Le dernier juif d’Europe de Joann Sfar.

On ne change pas de race et de sexe et de visage pour tourner le dos à ses obligations. Les gens font ça pour s’épanouir, pas pour se planquer.

Chronique d’une brillantissime satire fantastique

Paris aujourd’hui. Ionas, vampire, Rebecka, psychanalyste pour monstres, François, vétérinaire homosexuel. Ils sont tous juifs. Ils vont devoir s’unir pour lutter ensemble contre une montée d’antisémitisme sans pareille, et un pogrom géant dans le Marais.
Un texte sur la différence et la part du monstre en chacun de nous.
« Je ne me doutais pas que l’histoire de mon père me mènerait à faire équipe avec Ionas, un vampire centenaire et amoureux, Rebecka, sa copine psy divorcée d’un fantôme, et une rabbine. Mais quand c’est arrivé, j’ai trouvé ça normal. Presque.
Ces pages racontent aussi comment mon père a tenté de ne plus être juif, et comment, avec tout ce que l’on me mettait sur le dos, j’ai eu le sentiment d’être le dernier juif d’Europe. »

Si vous me suivez régulièrement, vous savez à quel point les sujets qui touchent à mes racines peuvent susciter chez moi de vives émotions. Récits sur les camps de la mort, fictions, romans évoquant l’antisémitisme, ces lectures m’émeuvent particulièrement. Pourtant, ce roman fait exception à la règle. Non pas que je n’ai pas été émue, au contraire, mais parce que Joann Sfar m’a touchée avec un humour d’une finesse et d’une intelligence rare.

Dans un échange de tweet, l’auteur m’a dit avoir uniquement cherché à transmettre son anxiété, et pourtant, ce roman est tellement plus.

Tout d’abord, n’y cherchez pas une trame de roman classique, vous ne la trouverez pas et vous risquez d’être déçus. Joann Sfar part un peu dans tous les sens et il est parfois difficile de s’y retrouver, mais ça n’a en rien gâché mon plaisir.

Dès les premières pages, je savais que Le dernier juif d’Europe et moi étions fait pour nous entendre. Remarques satiriques et humour sont au rendez-vous. Nombreux ont été les fous rires qui ont accompagnés ma lecture. Au travers d’une plume brillante et caustique, l’auteur, par le prisme de cette fable fantastique, met en image la bêtise de notre société, ses errances, son adoration des Dieux « chanteurs de variété en mal de reconnaissance » et personnalités portées par les petits esprits de la téléréalité. Bien sûr, il évoque aussi avec force l’antisémitisme. Cette haine qui se transmet de génération en génération au point de ne plus savoir quelle en est la cause. Mais il parle également de l’euthanasie, de l’homosexualité, de la transidentité. Il tacle la bien pensance intellectuelle de gauche, critique la politique et les politiques, donne son avis sur le mouvement des gilets jaunes ou encore l’écriture inclusive et ses ravages (oui, je n’adhère pas à cette volonté de genrer tous les aspects de notre vie).
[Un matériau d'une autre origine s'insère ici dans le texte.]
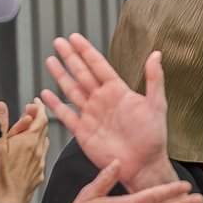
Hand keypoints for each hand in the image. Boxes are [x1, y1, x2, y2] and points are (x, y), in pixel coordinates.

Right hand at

L’identité. Un sujet qui m’est apparu au coeur de cette fable et c’est ce qui m’a d’ailleurs conduit au choix de l’extrait cité supra.

Sur l’antisémitisme en particulier, il décrit ce sentiment comme un monstre qui se nourrit de la haine, et j’avoue avoir particulièrement savouré le parallèle avec le comique à la quenelle (ceux qui savent, savent).

Au moyen de ce bestiaire sorti de son imaginaire, où les monstres se déguisent en black blocs pour passer inaperçus, Joann Sfar nous rappelle que les seuls monstres qui existent sur cette terre, c’est nous, citoyens de notre monde.

Que l’on adhère ou pas à son analyse, l’ensemble des sujets est magistralement mis en scène, avec finesse et intelligence.

C’est un roman à ne pas mettre entre toutes les mains. Pour le comprendre il faut un minimum d’ouverture et d’esprit critique. Il faut le lire avec une certaine hauteur et savoir savourer les effets de style et les images qu’utilisent Joann Sfar.

Comme vous vous en doutez, j’ai eu un vrai coup de coeur pour ce roman, non seulement sur les sujets de fond, mais également sur la forme.

Le dernier juif d’Europe est, pour ma part, un petit bijou de littérature.

Le dernier juif d’Europe, de Joann Sfar, paru le 26 février 2020 aux éditions Albin Michel.